• Uncategorized
  • 0

[Day 2 of python’s re module learning] Application of regular expressions greedy mode and lazy mode

Hits: 0

Table of contents

1 Mode overview

  1. Greedy mode: By default, matching repeated metacharacters always matches as much backwards as possible.
  2. Lazy mode: Also known as non-greedy mode, it matches content backwards as little as possible with repeated metacharacters.
  3. What they have in common: All are built on the basis of successful matching.
  4. Related metacharacters: *, +, , {m},{m,n}
  5. Convert from greedy mode to lazy mode: add after the relevant metacharacter ?, indicating that the lazy mode is used for matching.

2 Examples

2.1 An example of greedy mode

import re
re.findall(r'ab*',"abbbbbbbbbcd")           #['abbbbbbbbb']
re.findall(r'ab+',"abbbbbbbbbcd")           #['abbbbbbbbb']
re.findall(r'ab?',"abbbbbbbbbcd")           #['ab']
re.findall(r'ab{3}',"abbbbbbbbbcd")         #['abbb']
re.findall(r'ab{3,5}',"abbbbbbbbbcd")       #['abbbbb']

2.2 Lazy mode example

import re
re.findall(r'ab*?',"abbbbbbbbbcd")          #['a']
re.findall(r'ab+?',"abbbbbbbbbcd")          #['ab']
re.findall(r'ab??',"abbbbbbbbbcd")          #['a']
re.findall(r'ab{3}?',"abbbbbbbbbcd")        #['abbb']
re.findall(r'ab{3,5}?',"abbbbbbbbbcd")      #['abbb']

2.3 Comparison

  1. The above example can better and simpler to understand the functions of greedy and lazy mode.
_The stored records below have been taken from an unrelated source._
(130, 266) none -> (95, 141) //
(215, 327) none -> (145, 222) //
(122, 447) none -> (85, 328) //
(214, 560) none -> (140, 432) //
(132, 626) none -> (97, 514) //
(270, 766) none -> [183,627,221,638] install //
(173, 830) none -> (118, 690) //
For some more complex strings, it is a bit difficult to clearly judge the output results of greedy mode and lazy mode.
  2. For example, in the following example, in the greedy mode, only two square brackets at the beginning and the end are judged because the content is matched as much as possible; in the lazy mode, each pair of square brackets is recognized.

import re
s = '[Hua Qiangu], [Legend of Lu Zhen], [New Fair Princess], [Chu Qiao Biography]' 
re.findall( r'\[.+\]' ,s)            #greedy mode output['[ Hua Qiangu],[The Legend of Lu Zhen],[New Fair Princess],[Chu Qiao Biography]'] 
re.findall( r'\[.+?\]' ,s)       #Lazy mode output['[Flower Qiangu ]', '[The Legend of Lu Zhen]', '[New Fair Princess]', '[Chu Qiao Biography]']

3 Summary

  1. Understand the difference between greedy mode and lazy mode;
  2. Master the usage of both modes;
  3. It is easy to understand the result of the above statement, but it takes practice to be able to express it concisely with regular expressions when similar requirements arise.

references

  1. RE Regular Expression Module (Python Video Tutorial)

You may also like...

Leave a Reply

Your email address will not be published.